En 1883 décéda M. Schacher qui pendant 27 ans avait dirigé la Maison de Bordeaux.
- Autres succursales - Agences
La Rochelle. En 1883, la Maison Worms décida de fermer la succursale qu'elle avait ouverte à la Rochelle, qu'elle utilisait à la fois pour le commerce des charbons et pour ses services maritimes. Elle céda à MM. Delmas Frères sa clientèle et leur promis la consignation des vapeurs qu'elle aurait l'occasion d'envoyer dans ce port.
Bayonne. Par contre, elle autorisa sa Maison de Bordeaux, en 1887, à ouvrir une agence à Bayonne.
Rouen et Dieppe. La maison A. Grandchamp Fils & Cie continua à être pour elle, dans ces deux ports, ce que MM. F. Mallet & Cie avaient été au Havre. Elle avait à Paris une maison avec dépôt de charbon qui s'occupait des ventes à l'industrie et aux gros détaillants. A la suite de la mort de son chef, M. A. Grandchamp, ses opérations furent continuées par la maison Leblanc Charlemaine & Cie, dans laquelle la Maison Worms resta intéressée.
Sauvetage effectué par le s.s. "Emma"
Le 16 décembre 1889, au début de l'après-midi, le vapeur "Emma", commandé par le capitaine Basroger, opéra, par temps brumeux et pluie fine, le sauvetage de 396 passagers, parmi lesquels un grand nombre de femmes et d'enfants et de 25 hommes d'équipage provenant du vapeur hollandais "Leerdam", qui se rendait d'Amsterdam à Buenos Aires, et de 26 passagers et 25 hommes d'équipage provenant du vapeur anglais "Gaw-Quan-Sia" allant de Chine à Hambourg. Les deux navires s'étaient abordés dans la nuit. Passagers et équipages s'étaient réfugiés dans une dizaine de grands canots et de chaloupes.

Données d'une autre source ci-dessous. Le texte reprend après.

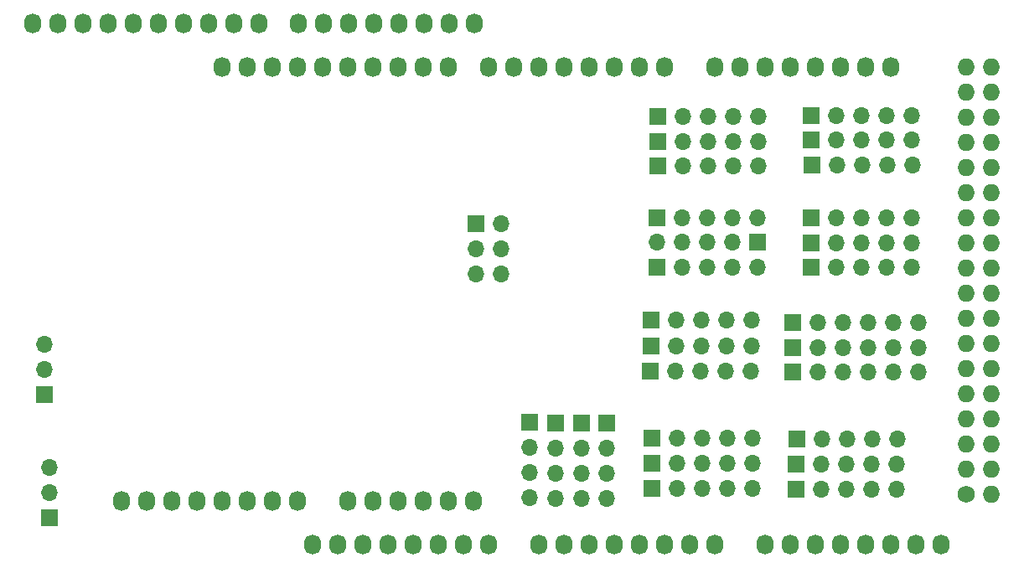
<source format=gbr>
G04 #@! TF.FileFunction,Soldermask,Bot*
%FSLAX46Y46*%
G04 Gerber Fmt 4.6, Leading zero omitted, Abs format (unit mm)*
G04 Created by KiCad (PCBNEW 4.0.6) date 06/14/17 17:04:03*
%MOMM*%
%LPD*%
G01*
G04 APERTURE LIST*
%ADD10C,0.100000*%
%ADD11C,1.727200*%
%ADD12O,1.727200X1.727200*%
%ADD13O,1.727200X2.032000*%
%ADD14R,1.700000X1.700000*%
%ADD15O,1.700000X1.700000*%
G04 APERTURE END LIST*
D10*
D11*
X197358000Y-114046000D03*
D12*
X199898000Y-114046000D03*
X197358000Y-111506000D03*
X199898000Y-111506000D03*
X197358000Y-108966000D03*
X199898000Y-108966000D03*
X197358000Y-106426000D03*
X199898000Y-106426000D03*
X197358000Y-103886000D03*
X199898000Y-103886000D03*
X197358000Y-101346000D03*
X199898000Y-101346000D03*
X197358000Y-98806000D03*
X199898000Y-98806000D03*
X197358000Y-96266000D03*
X199898000Y-96266000D03*
X197358000Y-93726000D03*
X199898000Y-93726000D03*
X197358000Y-91186000D03*
X199898000Y-91186000D03*
X197358000Y-88646000D03*
X199898000Y-88646000D03*
X197358000Y-86106000D03*
X199898000Y-86106000D03*
X197358000Y-83566000D03*
X199898000Y-83566000D03*
X197358000Y-81026000D03*
X199898000Y-81026000D03*
X197358000Y-78486000D03*
X199898000Y-78486000D03*
X197358000Y-75946000D03*
X199898000Y-75946000D03*
X197358000Y-73406000D03*
X199898000Y-73406000D03*
X197358000Y-70866000D03*
X199898000Y-70866000D03*
D13*
X131318000Y-119126000D03*
X133858000Y-119126000D03*
X136398000Y-119126000D03*
X138938000Y-119126000D03*
X141478000Y-119126000D03*
X144018000Y-119126000D03*
X146558000Y-119126000D03*
X149098000Y-119126000D03*
X154178000Y-119126000D03*
X156718000Y-119126000D03*
X159258000Y-119126000D03*
X161798000Y-119126000D03*
X164338000Y-119126000D03*
X166878000Y-119126000D03*
X169418000Y-119126000D03*
X171958000Y-119126000D03*
X177038000Y-119126000D03*
X179578000Y-119126000D03*
X182118000Y-119126000D03*
X184658000Y-119126000D03*
X187198000Y-119126000D03*
X189738000Y-119126000D03*
X192278000Y-119126000D03*
X194818000Y-119126000D03*
X122174000Y-70866000D03*
X124714000Y-70866000D03*
X127254000Y-70866000D03*
X129794000Y-70866000D03*
X132334000Y-70866000D03*
X134874000Y-70866000D03*
X137414000Y-70866000D03*
X139954000Y-70866000D03*
X142494000Y-70866000D03*
X145034000Y-70866000D03*
X149098000Y-70866000D03*
X151638000Y-70866000D03*
X154178000Y-70866000D03*
X156718000Y-70866000D03*
X159258000Y-70866000D03*
X161798000Y-70866000D03*
X164338000Y-70866000D03*
X166878000Y-70866000D03*
X171958000Y-70866000D03*
X174498000Y-70866000D03*
X177038000Y-70866000D03*
X179578000Y-70866000D03*
X182118000Y-70866000D03*
X184658000Y-70866000D03*
X187198000Y-70866000D03*
X189738000Y-70866000D03*
X112020000Y-114700000D03*
X114560000Y-114700000D03*
X117100000Y-114700000D03*
X119640000Y-114700000D03*
X122180000Y-114700000D03*
X124720000Y-114700000D03*
X127260000Y-114700000D03*
X129800000Y-114700000D03*
X134900000Y-114700000D03*
X137440000Y-114700000D03*
X139980000Y-114700000D03*
X142520000Y-114700000D03*
X145060000Y-114700000D03*
X147600000Y-114700000D03*
X103080000Y-66500000D03*
X105620000Y-66500000D03*
X108160000Y-66500000D03*
X110700000Y-66500000D03*
X113240000Y-66500000D03*
X115780000Y-66500000D03*
X118320000Y-66500000D03*
X120860000Y-66500000D03*
X123400000Y-66500000D03*
X125940000Y-66500000D03*
X129860000Y-66500000D03*
X132400000Y-66500000D03*
X134940000Y-66500000D03*
X137480000Y-66500000D03*
X140020000Y-66500000D03*
X142560000Y-66500000D03*
X145100000Y-66500000D03*
X147640000Y-66500000D03*
D14*
X165610000Y-113450000D03*
D15*
X168150000Y-113450000D03*
X170690000Y-113450000D03*
X173230000Y-113450000D03*
X175770000Y-113450000D03*
D14*
X180210000Y-113550000D03*
D15*
X182750000Y-113550000D03*
X185290000Y-113550000D03*
X187830000Y-113550000D03*
X190370000Y-113550000D03*
D14*
X165480000Y-101650000D03*
D15*
X168020000Y-101650000D03*
X170560000Y-101650000D03*
X173100000Y-101650000D03*
X175640000Y-101650000D03*
D14*
X179860000Y-101700000D03*
D15*
X182400000Y-101700000D03*
X184940000Y-101700000D03*
X187480000Y-101700000D03*
X190020000Y-101700000D03*
X192560000Y-101700000D03*
D14*
X166150000Y-91100000D03*
D15*
X168690000Y-91100000D03*
X171230000Y-91100000D03*
X173770000Y-91100000D03*
X176310000Y-91100000D03*
D14*
X181720000Y-91150000D03*
D15*
X184260000Y-91150000D03*
X186800000Y-91150000D03*
X189340000Y-91150000D03*
X191880000Y-91150000D03*
D14*
X166200000Y-80900000D03*
D15*
X168740000Y-80900000D03*
X171280000Y-80900000D03*
X173820000Y-80900000D03*
X176360000Y-80900000D03*
D14*
X181810000Y-80750000D03*
D15*
X184350000Y-80750000D03*
X186890000Y-80750000D03*
X189430000Y-80750000D03*
X191970000Y-80750000D03*
D14*
X165590000Y-110950000D03*
D15*
X168130000Y-110950000D03*
X170670000Y-110950000D03*
X173210000Y-110950000D03*
X175750000Y-110950000D03*
D14*
X180190000Y-111050000D03*
D15*
X182730000Y-111050000D03*
X185270000Y-111050000D03*
X187810000Y-111050000D03*
X190350000Y-111050000D03*
D14*
X165520000Y-99050000D03*
D15*
X168060000Y-99050000D03*
X170600000Y-99050000D03*
X173140000Y-99050000D03*
X175680000Y-99050000D03*
D14*
X179880000Y-99200000D03*
D15*
X182420000Y-99200000D03*
X184960000Y-99200000D03*
X187500000Y-99200000D03*
X190040000Y-99200000D03*
X192580000Y-99200000D03*
D14*
X176310000Y-88600000D03*
D15*
X173770000Y-88600000D03*
X171230000Y-88600000D03*
X168690000Y-88600000D03*
X166150000Y-88600000D03*
D14*
X181700000Y-88650000D03*
D15*
X184240000Y-88650000D03*
X186780000Y-88650000D03*
X189320000Y-88650000D03*
X191860000Y-88650000D03*
D14*
X181750000Y-78250000D03*
D15*
X184290000Y-78250000D03*
X186830000Y-78250000D03*
X189370000Y-78250000D03*
X191910000Y-78250000D03*
D14*
X166200000Y-78400000D03*
D15*
X168740000Y-78400000D03*
X171280000Y-78400000D03*
X173820000Y-78400000D03*
X176360000Y-78400000D03*
D14*
X165610000Y-108350000D03*
D15*
X168150000Y-108350000D03*
X170690000Y-108350000D03*
X173230000Y-108350000D03*
X175770000Y-108350000D03*
D14*
X180250000Y-108450000D03*
D15*
X182790000Y-108450000D03*
X185330000Y-108450000D03*
X187870000Y-108450000D03*
X190410000Y-108450000D03*
D14*
X165520000Y-96450000D03*
D15*
X168060000Y-96450000D03*
X170600000Y-96450000D03*
X173140000Y-96450000D03*
X175680000Y-96450000D03*
D14*
X179880000Y-96700000D03*
D15*
X182420000Y-96700000D03*
X184960000Y-96700000D03*
X187500000Y-96700000D03*
X190040000Y-96700000D03*
X192580000Y-96700000D03*
D14*
X166150000Y-86100000D03*
D15*
X168690000Y-86100000D03*
X171230000Y-86100000D03*
X173770000Y-86100000D03*
X176310000Y-86100000D03*
D14*
X181700000Y-86150000D03*
D15*
X184240000Y-86150000D03*
X186780000Y-86150000D03*
X189320000Y-86150000D03*
X191860000Y-86150000D03*
D14*
X181750000Y-75750000D03*
D15*
X184290000Y-75750000D03*
X186830000Y-75750000D03*
X189370000Y-75750000D03*
X191910000Y-75750000D03*
D14*
X166200000Y-75900000D03*
D15*
X168740000Y-75900000D03*
X171280000Y-75900000D03*
X173820000Y-75900000D03*
X176360000Y-75900000D03*
D14*
X104250000Y-104000000D03*
D15*
X104250000Y-101460000D03*
X104250000Y-98920000D03*
D14*
X104750000Y-116400000D03*
D15*
X104750000Y-113860000D03*
X104750000Y-111320000D03*
D14*
X147810000Y-86750000D03*
D15*
X150350000Y-86750000D03*
X147810000Y-89290000D03*
X150350000Y-89290000D03*
X147810000Y-91830000D03*
X150350000Y-91830000D03*
D14*
X153284000Y-106804000D03*
D15*
X153284000Y-109344000D03*
X153284000Y-111884000D03*
X153284000Y-114424000D03*
D14*
X155884000Y-106844000D03*
D15*
X155884000Y-109384000D03*
X155884000Y-111924000D03*
X155884000Y-114464000D03*
D14*
X158484000Y-106864000D03*
D15*
X158484000Y-109404000D03*
X158484000Y-111944000D03*
X158484000Y-114484000D03*
D14*
X161084000Y-106844000D03*
D15*
X161084000Y-109384000D03*
X161084000Y-111924000D03*
X161084000Y-114464000D03*
M02*

</source>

Malgré la faiblesse de son tonnage (509 tonneaux), l'"Emma" réussit à recueillir tous les naufragés grâce à l'énergie du capitaine et au dévouement de tout l'équipage.
Ne pouvant tenter d'accoster sans danger, en raison de la brume, le capitaine décida de faire route pour Hambourg. Le navire arriva à Cuxhaven le surlendemain, après une traversée difficile, de plus de 50 heures. Les naufragés y furent débarqués.
L'eau douce et les quelques provisions du bord avaient été vite épuisées. On avait été obligé de faire appel aux ressources de la cargaison.
La Maison Worms reçut de la Nederlandsch Amerikaansche Stoomvaart Maatschappij, armateur du "Leerdam", ainsi que des officiers et de l'équipage de ce navire, de flatteuses marques de gratitude. Questionnée sur le montant des dépenses que lui avait occasionnées le sauvetage, elle demanda à garder entièrement pour elle la satisfaction d'avoir sauvé un aussi grand nombre d'existences et, s'il pouvait y en avoir un, le mérite d'un acte bien simple d'humanité.
Elle sollicita, cependant, pour le capitaine Basroger, la reconnaissance honorifique de sa belle conduite et fut heureuse de lui voir attribuer le Croix de chevalier du lion néerlandais et celle de Chevalier de la légion d'honneur.
Le sauvetage des passagers du "Leerdam" fit l'objet, dans la grande presse, d'articles élogieux à l'adresse du capitaine Basroger et de l'équipage du "Emma".
(1) D'après le "Bulletin décadaire" de la Compagnie du canal, le total du charbon embarqué à Port-Saïd en 1891 fut de 1.001.878 tonnes, la part de la Maison Worms aurait donc été de 49,70 % soit près de la moitié.